● Work task
In the records below, some lines hold the word "Overrides". Copy each of those lines.

Records drawn from a dataset:
╭──
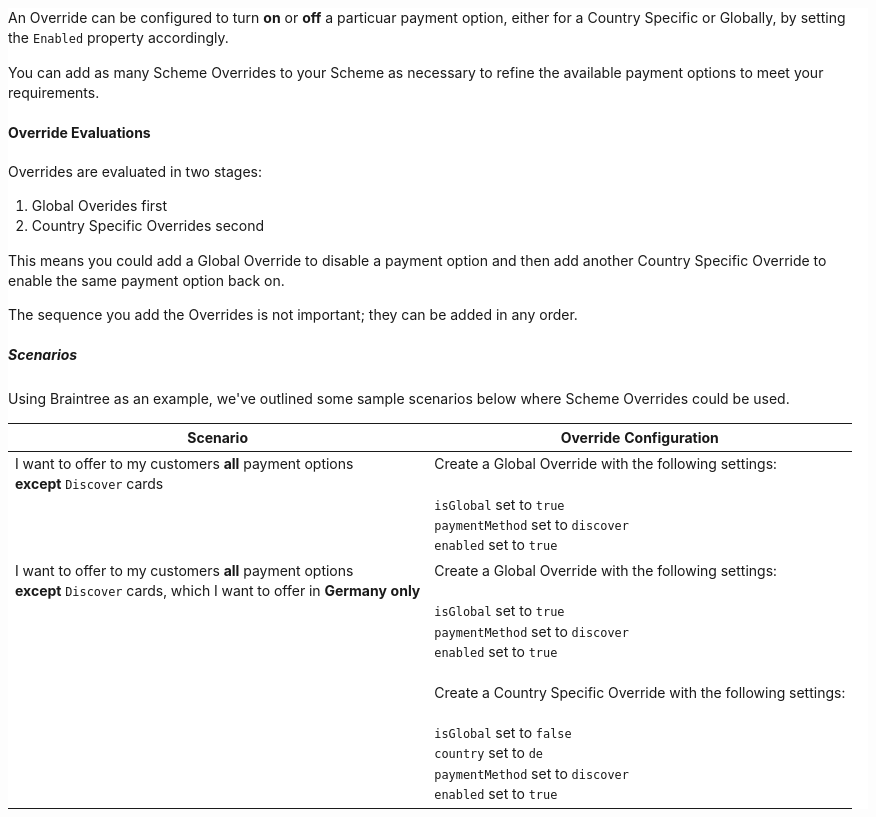 An Override can be configured to turn **on** or **off** a particuar payment option, either for a Country Specific or Globally, by setting the `Enabled` property accordingly.

You can add as many Scheme Overrides to your Scheme as necessary to refine the available payment options to meet your requirements.


#### Override Evaluations
Overrides are evaluated in two stages:

1. Global Overides first
2. Country Specific Overrides second

This means you could add a Global Override to disable a payment option and then add another Country Specific Override to enable the same payment option back on.

The sequence you add the Overrides is not important; they can be added in any order.

##### Scenarios
Using Braintree as an example, we've outlined some sample scenarios below where Scheme Overrides could be used.

Scenario | Override Configuration
-|-
I want to offer to my customers **all** payment options<br/>**except** `Discover` cards | Create a Global Override with the following settings:<br/><br/>`isGlobal` set to `true`<br/>`paymentMethod` set to `discover`<br/>`enabled` set to `true`
 I want to offer to my customers **all** payment options<br/>**except** `Discover` cards, which I want to offer in **Germany only** | Create a Global Override with the following settings:<br/><br/>`isGlobal` set to `true`<br/>`paymentMethod` set to `discover`<br/>`enabled` set to `true`<br/><br/>Create a Country Specific Override with the following settings:<br/><br/>`isGlobal` set to `false`<br/>`country` set to `de`<br/>`paymentMethod` set to `discover`<br/>`enabled` set to `true`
╰──
● Answer below
You can add as many Scheme Overrides to your Scheme as necessary to refine the available payment options to meet your requirements.
Overrides are evaluated in two stages:
2. Country Specific Overrides second
The sequence you add the Overrides is not important; they can be added in any order.
Using Braintree as an example, we've outlined some sample scenarios below where Scheme Overrides could be used.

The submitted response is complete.